_Supplied entries:_
----------

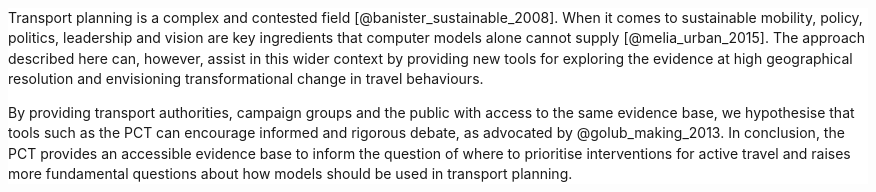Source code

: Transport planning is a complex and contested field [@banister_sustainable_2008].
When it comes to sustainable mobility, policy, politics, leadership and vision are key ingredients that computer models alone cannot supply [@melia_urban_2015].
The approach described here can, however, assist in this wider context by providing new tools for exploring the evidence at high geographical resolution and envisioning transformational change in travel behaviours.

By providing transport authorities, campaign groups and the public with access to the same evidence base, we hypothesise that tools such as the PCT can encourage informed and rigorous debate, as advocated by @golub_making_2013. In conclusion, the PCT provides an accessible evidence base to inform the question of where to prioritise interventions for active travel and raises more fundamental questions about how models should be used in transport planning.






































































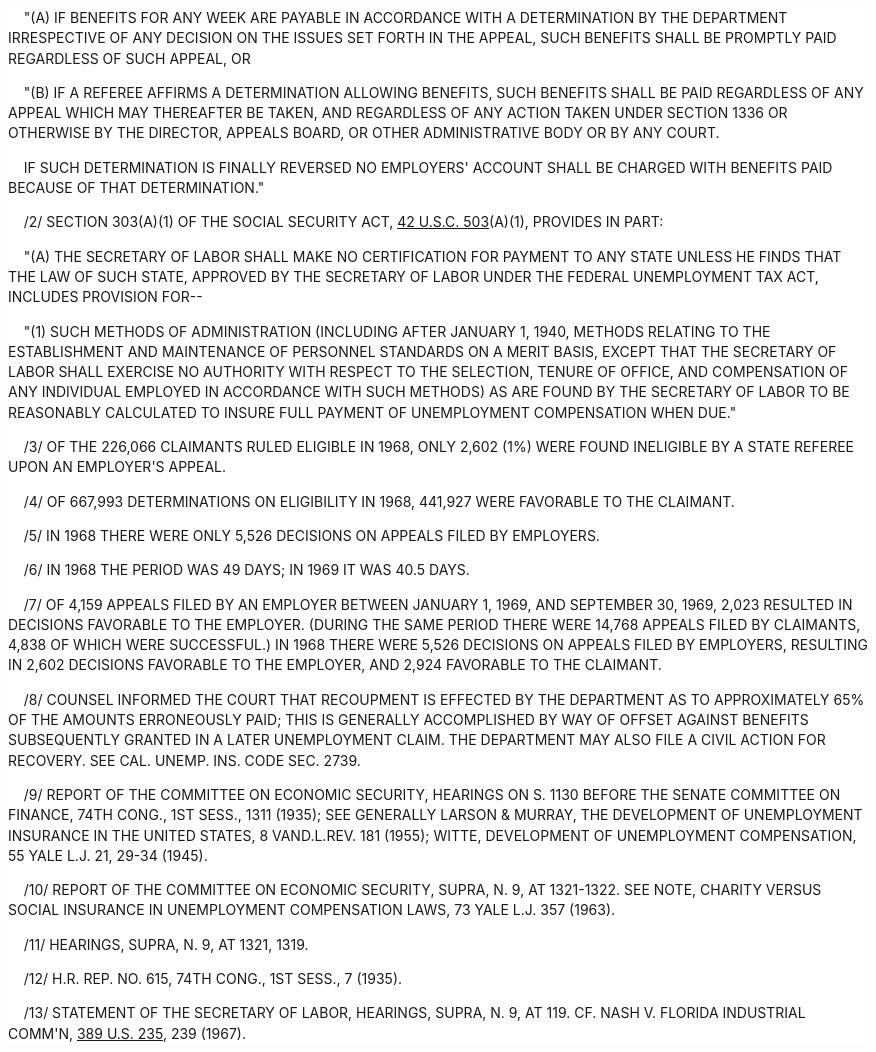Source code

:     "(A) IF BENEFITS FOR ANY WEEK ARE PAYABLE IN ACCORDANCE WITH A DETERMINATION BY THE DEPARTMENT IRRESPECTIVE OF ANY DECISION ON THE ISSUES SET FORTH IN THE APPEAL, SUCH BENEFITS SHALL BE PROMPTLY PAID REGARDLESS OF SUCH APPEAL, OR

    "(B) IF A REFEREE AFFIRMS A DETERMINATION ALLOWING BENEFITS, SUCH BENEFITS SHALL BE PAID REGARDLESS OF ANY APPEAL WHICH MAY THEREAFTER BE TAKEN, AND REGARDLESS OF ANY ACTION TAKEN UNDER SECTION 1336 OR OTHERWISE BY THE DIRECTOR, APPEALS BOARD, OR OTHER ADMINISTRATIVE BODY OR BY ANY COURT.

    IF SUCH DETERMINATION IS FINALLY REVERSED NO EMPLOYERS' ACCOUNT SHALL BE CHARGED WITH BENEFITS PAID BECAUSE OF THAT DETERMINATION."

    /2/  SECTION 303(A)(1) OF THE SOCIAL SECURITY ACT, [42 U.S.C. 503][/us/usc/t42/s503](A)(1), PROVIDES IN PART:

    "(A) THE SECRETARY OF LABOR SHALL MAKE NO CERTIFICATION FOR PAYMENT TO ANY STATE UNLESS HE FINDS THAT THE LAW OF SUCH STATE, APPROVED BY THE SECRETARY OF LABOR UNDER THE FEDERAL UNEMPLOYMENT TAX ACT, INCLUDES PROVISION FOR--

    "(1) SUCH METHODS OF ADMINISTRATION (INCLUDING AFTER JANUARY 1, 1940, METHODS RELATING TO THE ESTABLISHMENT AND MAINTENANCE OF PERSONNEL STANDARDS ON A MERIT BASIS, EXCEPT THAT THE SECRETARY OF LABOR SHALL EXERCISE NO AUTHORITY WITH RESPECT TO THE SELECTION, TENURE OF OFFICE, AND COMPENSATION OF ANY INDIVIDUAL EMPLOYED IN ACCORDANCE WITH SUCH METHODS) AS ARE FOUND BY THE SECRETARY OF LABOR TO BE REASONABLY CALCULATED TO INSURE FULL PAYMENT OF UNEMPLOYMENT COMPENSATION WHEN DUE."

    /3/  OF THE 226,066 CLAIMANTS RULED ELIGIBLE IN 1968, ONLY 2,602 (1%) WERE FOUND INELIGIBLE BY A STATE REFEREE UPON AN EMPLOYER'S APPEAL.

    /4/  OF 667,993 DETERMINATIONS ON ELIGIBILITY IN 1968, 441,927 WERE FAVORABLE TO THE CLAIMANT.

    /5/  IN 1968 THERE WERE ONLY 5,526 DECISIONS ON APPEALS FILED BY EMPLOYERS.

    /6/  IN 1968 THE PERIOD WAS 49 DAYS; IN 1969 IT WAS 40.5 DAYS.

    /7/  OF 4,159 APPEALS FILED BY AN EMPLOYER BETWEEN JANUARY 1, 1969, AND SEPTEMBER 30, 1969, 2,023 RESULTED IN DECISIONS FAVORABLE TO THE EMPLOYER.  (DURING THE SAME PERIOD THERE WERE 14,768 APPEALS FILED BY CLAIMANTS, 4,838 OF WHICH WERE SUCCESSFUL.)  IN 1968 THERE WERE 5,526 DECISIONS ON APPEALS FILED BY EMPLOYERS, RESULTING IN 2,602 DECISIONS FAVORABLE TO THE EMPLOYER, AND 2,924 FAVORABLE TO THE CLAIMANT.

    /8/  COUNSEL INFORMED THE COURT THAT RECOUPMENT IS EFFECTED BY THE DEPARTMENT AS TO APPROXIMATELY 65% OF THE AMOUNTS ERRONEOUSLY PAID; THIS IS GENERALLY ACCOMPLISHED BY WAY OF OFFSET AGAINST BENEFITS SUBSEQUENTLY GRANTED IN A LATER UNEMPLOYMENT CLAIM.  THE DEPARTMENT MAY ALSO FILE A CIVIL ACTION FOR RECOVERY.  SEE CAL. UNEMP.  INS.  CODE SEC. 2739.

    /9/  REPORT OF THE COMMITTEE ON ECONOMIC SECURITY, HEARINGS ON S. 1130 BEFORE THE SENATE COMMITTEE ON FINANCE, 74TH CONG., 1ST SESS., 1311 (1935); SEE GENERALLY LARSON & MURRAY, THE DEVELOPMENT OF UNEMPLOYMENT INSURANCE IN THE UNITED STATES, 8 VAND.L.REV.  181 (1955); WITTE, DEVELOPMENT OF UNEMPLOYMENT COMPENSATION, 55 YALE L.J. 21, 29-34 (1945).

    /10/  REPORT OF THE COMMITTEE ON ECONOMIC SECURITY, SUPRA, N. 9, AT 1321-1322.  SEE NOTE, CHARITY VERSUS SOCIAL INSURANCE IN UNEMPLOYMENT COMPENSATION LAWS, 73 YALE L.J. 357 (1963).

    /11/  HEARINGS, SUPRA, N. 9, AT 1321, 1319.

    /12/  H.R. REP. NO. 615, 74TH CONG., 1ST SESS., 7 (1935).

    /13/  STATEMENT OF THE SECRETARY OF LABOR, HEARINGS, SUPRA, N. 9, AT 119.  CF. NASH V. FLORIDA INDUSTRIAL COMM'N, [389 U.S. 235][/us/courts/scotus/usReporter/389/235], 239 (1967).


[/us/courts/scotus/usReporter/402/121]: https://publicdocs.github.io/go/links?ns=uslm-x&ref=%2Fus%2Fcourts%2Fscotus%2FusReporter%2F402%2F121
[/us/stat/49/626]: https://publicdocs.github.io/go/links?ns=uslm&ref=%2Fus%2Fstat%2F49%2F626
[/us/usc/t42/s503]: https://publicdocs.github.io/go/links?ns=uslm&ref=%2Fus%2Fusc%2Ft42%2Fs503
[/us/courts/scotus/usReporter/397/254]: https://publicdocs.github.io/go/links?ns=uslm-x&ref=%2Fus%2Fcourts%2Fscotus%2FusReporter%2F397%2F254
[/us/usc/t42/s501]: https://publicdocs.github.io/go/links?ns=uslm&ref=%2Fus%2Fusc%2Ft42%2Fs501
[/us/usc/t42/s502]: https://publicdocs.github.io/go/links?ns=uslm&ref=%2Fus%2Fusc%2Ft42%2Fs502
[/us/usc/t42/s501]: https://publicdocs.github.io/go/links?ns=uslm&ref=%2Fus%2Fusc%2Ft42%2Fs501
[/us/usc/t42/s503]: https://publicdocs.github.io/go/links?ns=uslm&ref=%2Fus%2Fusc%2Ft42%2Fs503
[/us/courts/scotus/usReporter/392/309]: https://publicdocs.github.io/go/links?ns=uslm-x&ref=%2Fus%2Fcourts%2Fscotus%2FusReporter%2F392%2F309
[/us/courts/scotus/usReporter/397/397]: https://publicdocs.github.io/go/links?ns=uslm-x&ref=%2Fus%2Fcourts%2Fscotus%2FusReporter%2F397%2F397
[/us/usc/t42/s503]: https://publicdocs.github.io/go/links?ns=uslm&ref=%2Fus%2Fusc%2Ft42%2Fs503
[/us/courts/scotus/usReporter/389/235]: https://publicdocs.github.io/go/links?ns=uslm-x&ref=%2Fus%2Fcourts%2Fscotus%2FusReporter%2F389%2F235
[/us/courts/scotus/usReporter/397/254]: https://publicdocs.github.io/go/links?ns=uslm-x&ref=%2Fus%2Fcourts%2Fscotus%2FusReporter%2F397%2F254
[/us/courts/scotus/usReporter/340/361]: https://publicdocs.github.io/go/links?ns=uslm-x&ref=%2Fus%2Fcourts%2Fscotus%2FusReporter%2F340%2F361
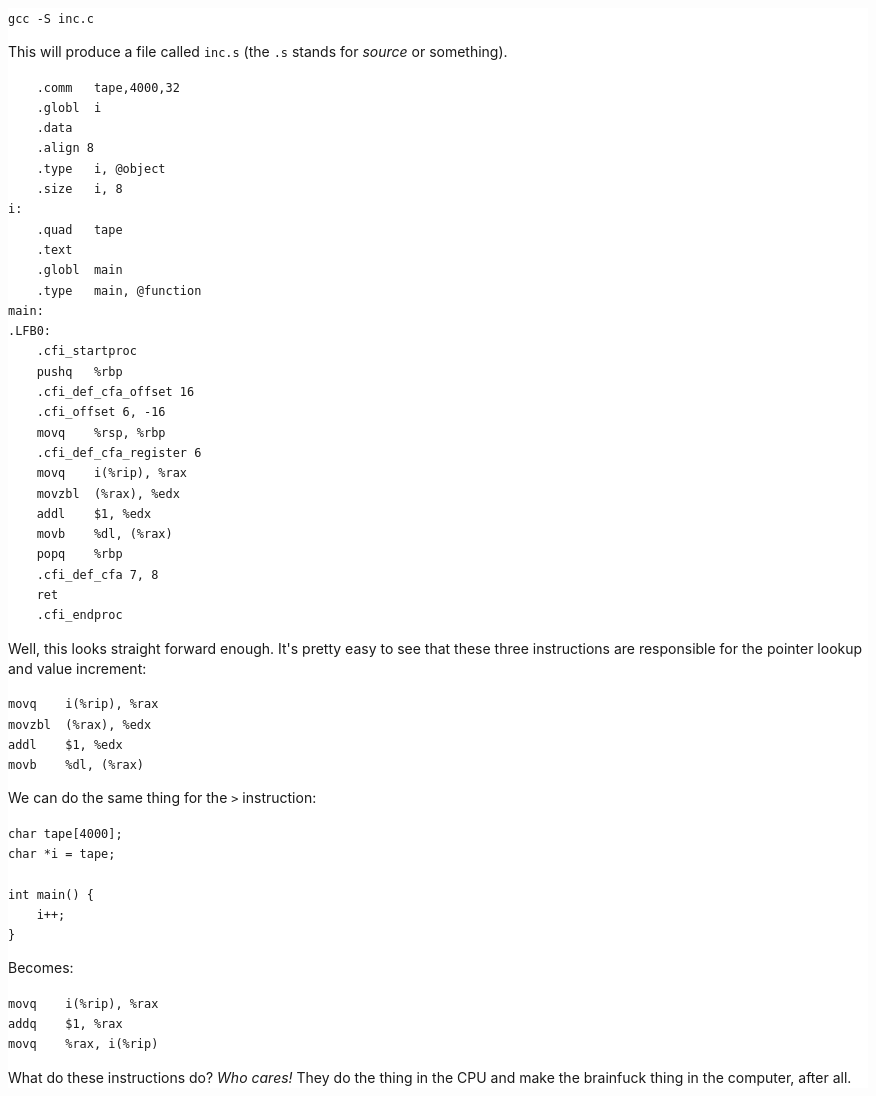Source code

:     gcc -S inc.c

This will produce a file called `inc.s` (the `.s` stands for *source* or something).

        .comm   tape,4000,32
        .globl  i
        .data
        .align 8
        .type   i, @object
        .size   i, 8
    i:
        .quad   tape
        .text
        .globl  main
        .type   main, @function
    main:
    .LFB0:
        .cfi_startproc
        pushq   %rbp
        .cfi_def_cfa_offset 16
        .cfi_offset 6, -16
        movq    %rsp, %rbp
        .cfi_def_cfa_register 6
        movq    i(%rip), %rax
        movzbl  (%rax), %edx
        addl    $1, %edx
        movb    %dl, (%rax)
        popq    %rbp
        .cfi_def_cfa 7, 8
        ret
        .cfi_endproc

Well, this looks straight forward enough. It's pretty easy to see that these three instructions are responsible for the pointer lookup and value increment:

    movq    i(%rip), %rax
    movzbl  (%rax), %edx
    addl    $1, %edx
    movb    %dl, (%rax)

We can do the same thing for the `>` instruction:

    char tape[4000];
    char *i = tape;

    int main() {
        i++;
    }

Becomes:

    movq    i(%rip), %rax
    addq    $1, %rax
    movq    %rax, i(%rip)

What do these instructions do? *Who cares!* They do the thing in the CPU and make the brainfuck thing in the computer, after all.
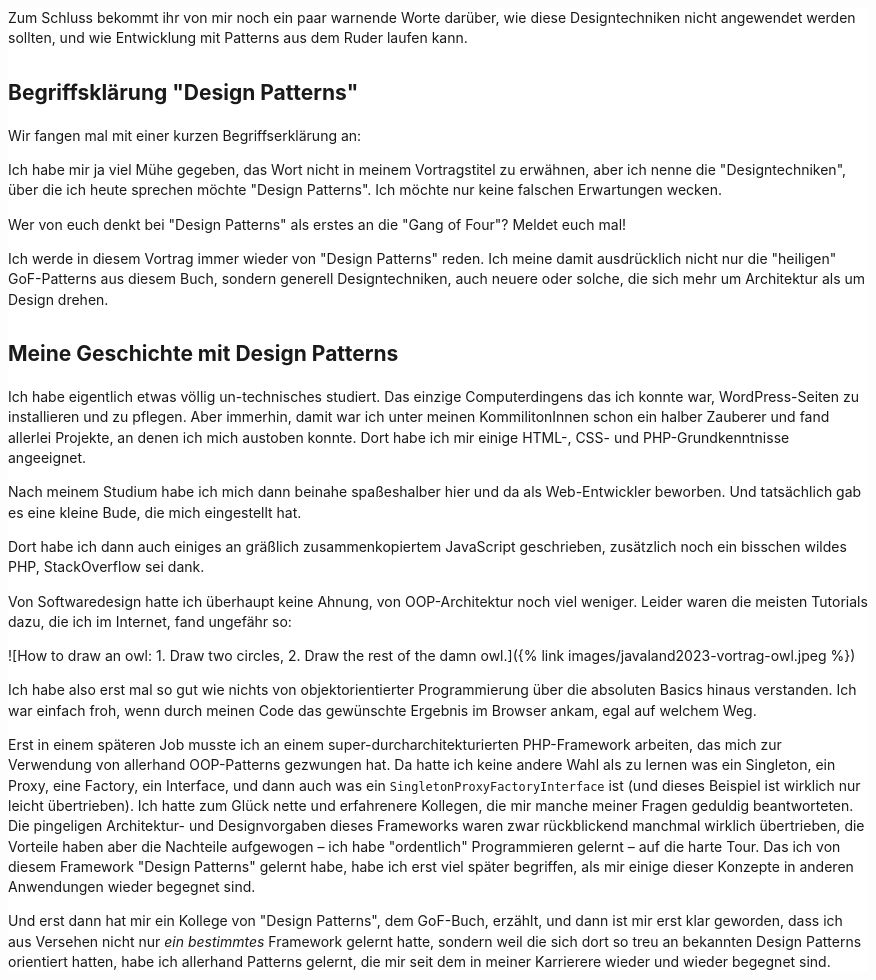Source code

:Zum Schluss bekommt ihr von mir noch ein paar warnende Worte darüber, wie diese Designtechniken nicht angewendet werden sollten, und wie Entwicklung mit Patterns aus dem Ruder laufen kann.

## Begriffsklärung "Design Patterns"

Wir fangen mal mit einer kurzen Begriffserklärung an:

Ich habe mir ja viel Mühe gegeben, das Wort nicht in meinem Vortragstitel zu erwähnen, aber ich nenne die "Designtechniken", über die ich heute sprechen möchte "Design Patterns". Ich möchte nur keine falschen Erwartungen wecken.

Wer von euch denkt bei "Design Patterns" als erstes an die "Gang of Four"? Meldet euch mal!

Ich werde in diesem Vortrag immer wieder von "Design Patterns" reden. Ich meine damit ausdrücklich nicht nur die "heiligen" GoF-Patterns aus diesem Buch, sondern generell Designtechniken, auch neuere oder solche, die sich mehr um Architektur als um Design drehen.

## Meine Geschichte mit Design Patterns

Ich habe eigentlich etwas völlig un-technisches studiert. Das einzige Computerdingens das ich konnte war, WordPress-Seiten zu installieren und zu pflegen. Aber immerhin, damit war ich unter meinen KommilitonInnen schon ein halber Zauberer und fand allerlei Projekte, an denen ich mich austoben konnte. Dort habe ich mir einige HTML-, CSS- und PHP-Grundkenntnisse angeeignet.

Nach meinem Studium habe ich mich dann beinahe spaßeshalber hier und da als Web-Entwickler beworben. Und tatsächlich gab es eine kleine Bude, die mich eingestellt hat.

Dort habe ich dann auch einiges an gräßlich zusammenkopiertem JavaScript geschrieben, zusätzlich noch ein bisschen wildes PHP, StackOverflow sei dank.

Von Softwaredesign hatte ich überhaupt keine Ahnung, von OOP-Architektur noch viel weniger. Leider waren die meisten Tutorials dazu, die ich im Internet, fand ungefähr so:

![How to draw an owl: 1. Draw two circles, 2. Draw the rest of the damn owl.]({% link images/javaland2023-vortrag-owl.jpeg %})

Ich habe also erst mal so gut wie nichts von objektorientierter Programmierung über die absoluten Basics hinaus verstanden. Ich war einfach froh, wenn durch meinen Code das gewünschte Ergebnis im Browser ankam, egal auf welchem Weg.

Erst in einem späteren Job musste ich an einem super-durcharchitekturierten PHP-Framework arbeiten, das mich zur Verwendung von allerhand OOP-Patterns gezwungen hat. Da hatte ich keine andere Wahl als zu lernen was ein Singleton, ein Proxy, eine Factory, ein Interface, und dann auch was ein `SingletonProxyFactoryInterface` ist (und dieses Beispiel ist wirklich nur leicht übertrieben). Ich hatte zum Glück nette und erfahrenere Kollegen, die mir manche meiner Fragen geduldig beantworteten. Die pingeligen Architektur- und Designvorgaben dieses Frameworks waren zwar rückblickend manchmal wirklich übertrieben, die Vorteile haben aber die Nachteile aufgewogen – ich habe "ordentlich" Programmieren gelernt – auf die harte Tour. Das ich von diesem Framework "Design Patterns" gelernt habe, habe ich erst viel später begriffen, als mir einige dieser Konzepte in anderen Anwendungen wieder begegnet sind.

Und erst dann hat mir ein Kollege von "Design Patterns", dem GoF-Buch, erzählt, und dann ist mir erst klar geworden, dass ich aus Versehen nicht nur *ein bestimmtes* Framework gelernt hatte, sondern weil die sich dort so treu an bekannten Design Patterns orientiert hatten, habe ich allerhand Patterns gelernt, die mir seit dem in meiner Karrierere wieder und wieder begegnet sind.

----------

_Required work:_
Your answer should consist solely of the lines above from the line with "contested field [@banister_sustainable_2008]." to the line with "The approach described", both included, reproduced exactly.

_Response:_
: Transport planning is a complex and contested field [@banister_sustainable_2008].
When it comes to sustainable mobility, policy, politics, leadership and vision are key ingredients that computer models alone cannot supply [@melia_urban_2015].
The approach described here can, however, assist in this wider context by providing new tools for exploring the evidence at high geographical resolution and envisioning transformational change in travel behaviours.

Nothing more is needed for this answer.